- Born: September 20, 1965 (age 60) Hamm, Germany
- Education: University of Mannheim (Ph.D., 1995)
- Occupations: Economist and professor for business administration, transport and logistics at the University of Applied Sciences, Worms
- Spouse: married
- Children: three

= Richard Klophaus =

German economist

Richard Klophaus (born September 20, 1965 in Hamm) is a German economist and professor for business administration, transport and logistics at the University of Applied Sciences, Worms.

== Life ==
He studied at the University of Mannheim and the Toronto School of Business. After earning his Ph.D. in 1995 he worked for the German Lufthansa AG. Following this he was professor at Trier University of Applied Sciences for nine years. Klophaus was visiting professor at the Center for Transportation Studies of the University of British Columbia, Vancouver and was offered professorships in Trier (2000), Worms (2006, rejected) and Saarbrücken (2009, rejected). Since 2009 he is professor for business administration, transport and logistics at the University of Applied Sciences Worms tourism/transport department. In addition to his professorship he is board member and spokesman for the Zentrums für Recht und Wirtschaft des Luftverkehrs (ZFL) (Center for law and economy for air transport).

Klophaus works on economic and business administrative issues concerning air transport.

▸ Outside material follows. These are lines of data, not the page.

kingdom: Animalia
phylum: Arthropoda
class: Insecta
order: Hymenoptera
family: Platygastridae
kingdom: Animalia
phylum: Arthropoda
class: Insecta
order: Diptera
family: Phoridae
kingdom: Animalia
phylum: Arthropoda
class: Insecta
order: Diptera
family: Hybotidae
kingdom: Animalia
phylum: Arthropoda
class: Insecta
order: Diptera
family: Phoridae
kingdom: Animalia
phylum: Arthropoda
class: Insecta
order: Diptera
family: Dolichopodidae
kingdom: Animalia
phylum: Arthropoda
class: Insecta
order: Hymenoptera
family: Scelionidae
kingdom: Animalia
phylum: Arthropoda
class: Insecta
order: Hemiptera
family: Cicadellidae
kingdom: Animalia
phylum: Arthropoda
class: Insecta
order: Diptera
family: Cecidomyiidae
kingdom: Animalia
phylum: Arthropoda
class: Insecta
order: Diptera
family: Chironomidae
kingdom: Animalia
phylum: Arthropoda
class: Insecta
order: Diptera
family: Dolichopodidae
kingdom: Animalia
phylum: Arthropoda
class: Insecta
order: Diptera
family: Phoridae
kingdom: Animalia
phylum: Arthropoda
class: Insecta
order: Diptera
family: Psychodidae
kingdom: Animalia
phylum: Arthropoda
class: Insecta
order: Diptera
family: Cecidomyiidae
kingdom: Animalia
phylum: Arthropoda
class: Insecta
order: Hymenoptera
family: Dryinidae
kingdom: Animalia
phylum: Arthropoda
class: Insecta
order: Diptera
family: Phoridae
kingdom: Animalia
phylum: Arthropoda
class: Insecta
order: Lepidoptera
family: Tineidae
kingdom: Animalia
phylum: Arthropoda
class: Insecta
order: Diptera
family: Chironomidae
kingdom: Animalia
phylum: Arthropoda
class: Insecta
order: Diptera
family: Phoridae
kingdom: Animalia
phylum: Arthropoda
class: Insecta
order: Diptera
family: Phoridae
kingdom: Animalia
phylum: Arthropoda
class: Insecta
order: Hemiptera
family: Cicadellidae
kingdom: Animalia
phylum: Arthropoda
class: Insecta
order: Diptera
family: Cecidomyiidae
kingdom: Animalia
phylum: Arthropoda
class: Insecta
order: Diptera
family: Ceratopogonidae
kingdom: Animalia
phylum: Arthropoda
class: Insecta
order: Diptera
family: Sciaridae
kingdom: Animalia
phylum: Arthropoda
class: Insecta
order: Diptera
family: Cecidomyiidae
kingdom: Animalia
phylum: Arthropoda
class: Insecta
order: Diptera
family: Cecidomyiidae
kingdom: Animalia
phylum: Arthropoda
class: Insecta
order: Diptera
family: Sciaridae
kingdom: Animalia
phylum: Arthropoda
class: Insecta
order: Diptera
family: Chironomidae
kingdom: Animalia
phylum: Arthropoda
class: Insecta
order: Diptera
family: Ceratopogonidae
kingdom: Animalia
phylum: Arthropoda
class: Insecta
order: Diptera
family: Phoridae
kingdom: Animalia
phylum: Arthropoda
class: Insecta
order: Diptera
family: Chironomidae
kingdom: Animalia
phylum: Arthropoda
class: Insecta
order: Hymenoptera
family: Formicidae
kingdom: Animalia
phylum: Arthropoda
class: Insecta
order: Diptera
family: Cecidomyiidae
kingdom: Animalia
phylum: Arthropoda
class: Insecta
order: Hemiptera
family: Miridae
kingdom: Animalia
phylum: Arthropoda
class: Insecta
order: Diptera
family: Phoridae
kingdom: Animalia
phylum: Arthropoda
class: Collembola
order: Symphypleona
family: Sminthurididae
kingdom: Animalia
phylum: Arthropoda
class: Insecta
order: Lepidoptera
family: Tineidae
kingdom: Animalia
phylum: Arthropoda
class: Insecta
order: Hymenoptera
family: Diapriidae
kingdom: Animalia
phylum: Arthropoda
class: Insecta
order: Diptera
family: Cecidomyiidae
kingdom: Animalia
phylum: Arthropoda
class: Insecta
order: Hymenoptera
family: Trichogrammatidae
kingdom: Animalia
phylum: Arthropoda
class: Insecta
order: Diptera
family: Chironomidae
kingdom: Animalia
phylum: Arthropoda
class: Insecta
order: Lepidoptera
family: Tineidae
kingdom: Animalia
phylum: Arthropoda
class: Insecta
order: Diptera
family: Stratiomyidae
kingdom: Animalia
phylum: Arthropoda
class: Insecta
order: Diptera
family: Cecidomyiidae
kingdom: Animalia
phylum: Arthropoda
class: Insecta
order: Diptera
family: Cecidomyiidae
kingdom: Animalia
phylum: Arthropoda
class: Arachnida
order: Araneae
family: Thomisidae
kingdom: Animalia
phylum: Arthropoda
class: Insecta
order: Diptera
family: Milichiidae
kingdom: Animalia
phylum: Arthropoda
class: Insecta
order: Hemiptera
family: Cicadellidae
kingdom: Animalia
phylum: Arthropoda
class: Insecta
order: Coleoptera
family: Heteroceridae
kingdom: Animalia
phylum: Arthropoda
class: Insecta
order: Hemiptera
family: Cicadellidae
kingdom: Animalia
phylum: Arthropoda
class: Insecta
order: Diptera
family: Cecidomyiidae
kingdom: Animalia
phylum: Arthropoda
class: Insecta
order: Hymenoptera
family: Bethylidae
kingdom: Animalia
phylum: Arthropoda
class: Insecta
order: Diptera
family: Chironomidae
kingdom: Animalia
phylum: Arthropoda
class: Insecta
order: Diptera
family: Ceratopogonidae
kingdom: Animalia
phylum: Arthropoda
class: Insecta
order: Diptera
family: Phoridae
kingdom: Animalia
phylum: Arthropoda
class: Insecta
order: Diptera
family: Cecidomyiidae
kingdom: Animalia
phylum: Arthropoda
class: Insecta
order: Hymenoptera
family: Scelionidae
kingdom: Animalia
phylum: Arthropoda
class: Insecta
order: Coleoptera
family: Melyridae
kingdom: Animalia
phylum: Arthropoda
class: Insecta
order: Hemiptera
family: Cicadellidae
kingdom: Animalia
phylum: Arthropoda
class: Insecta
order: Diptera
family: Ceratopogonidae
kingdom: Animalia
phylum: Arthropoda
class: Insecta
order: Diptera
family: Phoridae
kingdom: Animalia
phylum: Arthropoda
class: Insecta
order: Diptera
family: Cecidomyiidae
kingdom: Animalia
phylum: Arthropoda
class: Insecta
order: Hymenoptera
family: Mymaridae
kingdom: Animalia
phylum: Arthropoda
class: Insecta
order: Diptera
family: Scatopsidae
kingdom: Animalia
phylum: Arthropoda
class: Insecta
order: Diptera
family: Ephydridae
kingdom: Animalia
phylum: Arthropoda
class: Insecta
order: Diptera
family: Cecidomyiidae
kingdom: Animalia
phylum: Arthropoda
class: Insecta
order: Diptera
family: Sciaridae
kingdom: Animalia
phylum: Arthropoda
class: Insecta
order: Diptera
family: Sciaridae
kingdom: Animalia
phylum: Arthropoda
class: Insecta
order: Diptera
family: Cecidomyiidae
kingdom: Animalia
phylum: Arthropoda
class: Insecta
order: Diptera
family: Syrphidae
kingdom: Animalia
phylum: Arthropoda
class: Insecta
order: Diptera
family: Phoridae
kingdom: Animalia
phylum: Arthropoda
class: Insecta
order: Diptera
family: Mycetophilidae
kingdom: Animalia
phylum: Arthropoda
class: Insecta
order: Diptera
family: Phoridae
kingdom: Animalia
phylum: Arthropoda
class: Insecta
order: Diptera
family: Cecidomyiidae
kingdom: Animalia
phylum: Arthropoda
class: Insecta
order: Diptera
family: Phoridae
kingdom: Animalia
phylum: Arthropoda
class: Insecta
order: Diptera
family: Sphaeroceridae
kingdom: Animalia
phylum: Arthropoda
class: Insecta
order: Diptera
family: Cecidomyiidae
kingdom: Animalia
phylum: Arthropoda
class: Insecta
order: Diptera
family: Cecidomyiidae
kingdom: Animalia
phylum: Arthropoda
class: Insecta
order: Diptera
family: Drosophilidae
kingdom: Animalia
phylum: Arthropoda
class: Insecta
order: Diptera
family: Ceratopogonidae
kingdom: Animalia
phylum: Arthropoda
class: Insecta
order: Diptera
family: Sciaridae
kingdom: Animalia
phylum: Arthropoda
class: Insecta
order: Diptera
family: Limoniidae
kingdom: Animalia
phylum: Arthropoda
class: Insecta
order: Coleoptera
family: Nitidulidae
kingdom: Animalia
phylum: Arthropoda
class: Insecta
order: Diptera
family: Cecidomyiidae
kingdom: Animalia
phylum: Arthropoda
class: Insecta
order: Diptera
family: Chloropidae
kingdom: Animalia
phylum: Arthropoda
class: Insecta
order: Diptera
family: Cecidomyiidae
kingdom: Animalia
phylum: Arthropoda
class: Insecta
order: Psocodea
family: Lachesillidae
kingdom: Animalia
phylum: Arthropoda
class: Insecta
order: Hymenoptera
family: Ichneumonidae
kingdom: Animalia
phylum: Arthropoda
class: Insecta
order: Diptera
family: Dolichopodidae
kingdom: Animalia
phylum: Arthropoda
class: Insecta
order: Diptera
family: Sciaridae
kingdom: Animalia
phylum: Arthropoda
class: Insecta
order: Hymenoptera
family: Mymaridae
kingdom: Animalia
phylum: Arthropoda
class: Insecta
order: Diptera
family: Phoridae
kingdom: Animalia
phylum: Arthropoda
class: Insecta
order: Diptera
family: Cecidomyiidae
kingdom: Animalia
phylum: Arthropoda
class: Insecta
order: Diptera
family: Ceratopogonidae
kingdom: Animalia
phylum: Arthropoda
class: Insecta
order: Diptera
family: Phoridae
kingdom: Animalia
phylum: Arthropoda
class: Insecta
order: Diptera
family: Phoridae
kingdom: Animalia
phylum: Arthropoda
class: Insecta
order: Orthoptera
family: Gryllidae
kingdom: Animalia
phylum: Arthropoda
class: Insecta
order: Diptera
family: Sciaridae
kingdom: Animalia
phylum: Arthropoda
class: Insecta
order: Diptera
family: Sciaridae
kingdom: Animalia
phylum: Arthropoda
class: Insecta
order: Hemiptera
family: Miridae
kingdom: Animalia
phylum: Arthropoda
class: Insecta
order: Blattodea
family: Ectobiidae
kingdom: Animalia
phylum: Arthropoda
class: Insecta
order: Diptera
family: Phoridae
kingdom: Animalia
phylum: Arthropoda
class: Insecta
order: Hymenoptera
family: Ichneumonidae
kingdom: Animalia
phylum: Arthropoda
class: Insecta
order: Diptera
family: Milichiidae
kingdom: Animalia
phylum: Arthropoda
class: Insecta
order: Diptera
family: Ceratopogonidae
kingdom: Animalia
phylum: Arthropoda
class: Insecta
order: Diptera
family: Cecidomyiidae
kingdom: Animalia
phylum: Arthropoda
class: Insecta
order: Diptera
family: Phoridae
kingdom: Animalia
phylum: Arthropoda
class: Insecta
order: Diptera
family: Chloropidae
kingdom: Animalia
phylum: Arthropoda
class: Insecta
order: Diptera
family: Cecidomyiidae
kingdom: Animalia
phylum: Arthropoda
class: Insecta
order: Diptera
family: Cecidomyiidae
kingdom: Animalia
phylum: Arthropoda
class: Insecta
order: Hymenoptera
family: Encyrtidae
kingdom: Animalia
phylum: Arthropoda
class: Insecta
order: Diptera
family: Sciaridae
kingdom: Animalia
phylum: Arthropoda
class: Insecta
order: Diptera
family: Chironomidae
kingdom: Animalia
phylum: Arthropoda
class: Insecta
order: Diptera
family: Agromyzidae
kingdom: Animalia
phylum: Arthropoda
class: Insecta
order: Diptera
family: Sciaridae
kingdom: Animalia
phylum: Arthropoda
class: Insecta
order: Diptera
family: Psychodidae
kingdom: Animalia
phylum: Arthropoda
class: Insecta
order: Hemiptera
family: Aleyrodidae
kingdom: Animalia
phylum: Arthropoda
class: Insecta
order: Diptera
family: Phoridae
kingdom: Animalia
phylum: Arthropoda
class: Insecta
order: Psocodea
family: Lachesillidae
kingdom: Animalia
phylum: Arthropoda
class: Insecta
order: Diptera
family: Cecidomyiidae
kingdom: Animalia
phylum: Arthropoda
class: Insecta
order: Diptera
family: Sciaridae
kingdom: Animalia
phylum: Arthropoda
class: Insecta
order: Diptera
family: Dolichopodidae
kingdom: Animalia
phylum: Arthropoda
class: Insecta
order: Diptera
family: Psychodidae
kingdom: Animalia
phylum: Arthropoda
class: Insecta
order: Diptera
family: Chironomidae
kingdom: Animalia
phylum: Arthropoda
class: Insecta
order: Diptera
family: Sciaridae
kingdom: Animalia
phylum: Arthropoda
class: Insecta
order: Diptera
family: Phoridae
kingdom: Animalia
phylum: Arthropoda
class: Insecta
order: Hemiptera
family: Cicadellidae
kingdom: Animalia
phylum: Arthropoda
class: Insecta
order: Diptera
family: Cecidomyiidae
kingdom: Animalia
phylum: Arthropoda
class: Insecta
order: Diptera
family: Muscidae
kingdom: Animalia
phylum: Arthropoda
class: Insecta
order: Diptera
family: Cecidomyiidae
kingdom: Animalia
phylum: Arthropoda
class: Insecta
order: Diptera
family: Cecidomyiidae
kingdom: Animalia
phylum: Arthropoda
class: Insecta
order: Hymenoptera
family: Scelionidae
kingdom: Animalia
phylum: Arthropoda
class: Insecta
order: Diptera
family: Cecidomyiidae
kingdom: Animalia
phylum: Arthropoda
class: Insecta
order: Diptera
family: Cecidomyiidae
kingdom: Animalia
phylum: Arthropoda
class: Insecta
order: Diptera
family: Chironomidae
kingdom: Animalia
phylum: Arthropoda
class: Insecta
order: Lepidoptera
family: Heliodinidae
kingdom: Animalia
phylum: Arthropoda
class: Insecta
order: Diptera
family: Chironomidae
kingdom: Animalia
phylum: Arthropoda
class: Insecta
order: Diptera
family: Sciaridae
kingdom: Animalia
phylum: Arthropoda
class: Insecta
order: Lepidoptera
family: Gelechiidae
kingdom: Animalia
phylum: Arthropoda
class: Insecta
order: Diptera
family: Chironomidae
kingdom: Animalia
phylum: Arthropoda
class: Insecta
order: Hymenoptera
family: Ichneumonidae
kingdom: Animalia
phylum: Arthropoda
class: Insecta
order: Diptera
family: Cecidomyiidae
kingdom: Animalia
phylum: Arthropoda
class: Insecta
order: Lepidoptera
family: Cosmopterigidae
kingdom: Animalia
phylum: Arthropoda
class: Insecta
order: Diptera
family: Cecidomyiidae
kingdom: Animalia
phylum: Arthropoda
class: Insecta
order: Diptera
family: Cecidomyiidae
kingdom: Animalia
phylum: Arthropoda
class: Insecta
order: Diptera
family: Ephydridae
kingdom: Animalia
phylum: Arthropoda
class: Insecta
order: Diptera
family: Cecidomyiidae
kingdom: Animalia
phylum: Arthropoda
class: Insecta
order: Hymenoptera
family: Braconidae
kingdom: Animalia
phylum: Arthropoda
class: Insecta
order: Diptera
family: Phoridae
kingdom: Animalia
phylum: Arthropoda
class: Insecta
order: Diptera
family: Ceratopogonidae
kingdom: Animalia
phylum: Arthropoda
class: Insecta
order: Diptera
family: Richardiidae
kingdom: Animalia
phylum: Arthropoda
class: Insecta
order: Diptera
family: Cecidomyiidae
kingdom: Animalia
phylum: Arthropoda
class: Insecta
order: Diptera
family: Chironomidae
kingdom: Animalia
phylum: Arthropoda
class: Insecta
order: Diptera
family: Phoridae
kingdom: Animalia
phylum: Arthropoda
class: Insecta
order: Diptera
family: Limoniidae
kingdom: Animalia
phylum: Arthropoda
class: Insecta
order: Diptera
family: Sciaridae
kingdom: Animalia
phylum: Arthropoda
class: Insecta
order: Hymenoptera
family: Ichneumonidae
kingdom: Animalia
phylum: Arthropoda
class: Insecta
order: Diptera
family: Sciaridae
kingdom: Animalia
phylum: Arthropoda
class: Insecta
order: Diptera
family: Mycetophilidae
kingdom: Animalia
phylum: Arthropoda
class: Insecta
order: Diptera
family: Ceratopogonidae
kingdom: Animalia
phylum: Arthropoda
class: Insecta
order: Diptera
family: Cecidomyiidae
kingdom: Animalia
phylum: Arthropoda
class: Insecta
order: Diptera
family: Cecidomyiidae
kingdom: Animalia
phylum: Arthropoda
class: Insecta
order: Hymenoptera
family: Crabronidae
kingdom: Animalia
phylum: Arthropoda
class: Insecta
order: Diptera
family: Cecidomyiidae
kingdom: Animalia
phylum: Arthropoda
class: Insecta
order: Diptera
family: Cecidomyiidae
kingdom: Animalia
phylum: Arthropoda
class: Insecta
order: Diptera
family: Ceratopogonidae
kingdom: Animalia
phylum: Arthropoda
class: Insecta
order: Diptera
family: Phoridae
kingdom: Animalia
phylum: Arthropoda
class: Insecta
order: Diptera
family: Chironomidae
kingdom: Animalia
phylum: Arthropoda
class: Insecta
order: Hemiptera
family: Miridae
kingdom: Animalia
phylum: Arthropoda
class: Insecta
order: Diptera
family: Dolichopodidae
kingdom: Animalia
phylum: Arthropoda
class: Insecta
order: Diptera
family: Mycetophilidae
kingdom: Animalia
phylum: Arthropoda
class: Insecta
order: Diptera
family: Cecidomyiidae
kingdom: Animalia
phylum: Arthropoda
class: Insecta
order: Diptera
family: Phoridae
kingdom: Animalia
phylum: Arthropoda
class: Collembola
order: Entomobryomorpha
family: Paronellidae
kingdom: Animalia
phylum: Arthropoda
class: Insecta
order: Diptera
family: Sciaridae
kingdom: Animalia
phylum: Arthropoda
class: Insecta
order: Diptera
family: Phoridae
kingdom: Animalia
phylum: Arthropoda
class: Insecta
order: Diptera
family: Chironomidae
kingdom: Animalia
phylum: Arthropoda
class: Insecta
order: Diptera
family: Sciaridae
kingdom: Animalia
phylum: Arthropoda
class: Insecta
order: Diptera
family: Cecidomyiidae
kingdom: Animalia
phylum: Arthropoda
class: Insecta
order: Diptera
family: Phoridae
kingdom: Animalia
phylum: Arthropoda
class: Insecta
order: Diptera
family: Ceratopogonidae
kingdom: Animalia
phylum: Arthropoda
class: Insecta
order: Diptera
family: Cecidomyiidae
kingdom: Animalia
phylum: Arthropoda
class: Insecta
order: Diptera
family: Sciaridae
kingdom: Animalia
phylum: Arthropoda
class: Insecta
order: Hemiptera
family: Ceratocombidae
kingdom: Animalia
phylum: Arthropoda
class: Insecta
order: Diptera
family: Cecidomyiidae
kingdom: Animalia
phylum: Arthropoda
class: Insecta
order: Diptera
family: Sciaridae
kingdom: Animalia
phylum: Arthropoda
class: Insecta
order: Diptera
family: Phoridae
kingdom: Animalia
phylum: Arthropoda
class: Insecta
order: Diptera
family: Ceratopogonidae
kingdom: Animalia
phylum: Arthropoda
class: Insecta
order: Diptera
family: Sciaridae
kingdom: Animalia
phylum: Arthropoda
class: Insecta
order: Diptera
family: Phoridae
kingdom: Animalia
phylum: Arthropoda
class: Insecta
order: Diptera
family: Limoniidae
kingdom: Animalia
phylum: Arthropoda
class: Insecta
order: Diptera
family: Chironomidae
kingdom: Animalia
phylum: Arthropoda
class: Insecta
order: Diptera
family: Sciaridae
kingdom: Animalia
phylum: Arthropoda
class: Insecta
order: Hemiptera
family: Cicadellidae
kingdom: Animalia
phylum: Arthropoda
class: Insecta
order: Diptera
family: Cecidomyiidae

He is a member of the editorial boards of "International Journal of Revenue Management", of the Deutschen Verkehrswissenschaftlichen Gesellschaft (DVWG), of the German Aviation Research Society (G.A.R.S.), of the "Aktionsgemeinschaft luft- und raumfahrtorientierter Unternehmen in Deutschland (ALROUND)", of the "Arbeitsgruppe Flugplatzkonversion des Landes Rheinland-Pfalz", of the Air Transport Research Society (ATRS), of the World Conference on Transport Research Society (WCTRS), he is partner of the "Interessengemeinschaft der Regionalflughäfen (IDRF)", as well as Fellow of the Network for Aviation Research and Policy in the Netherlands (Airneth).

He is married and has three children.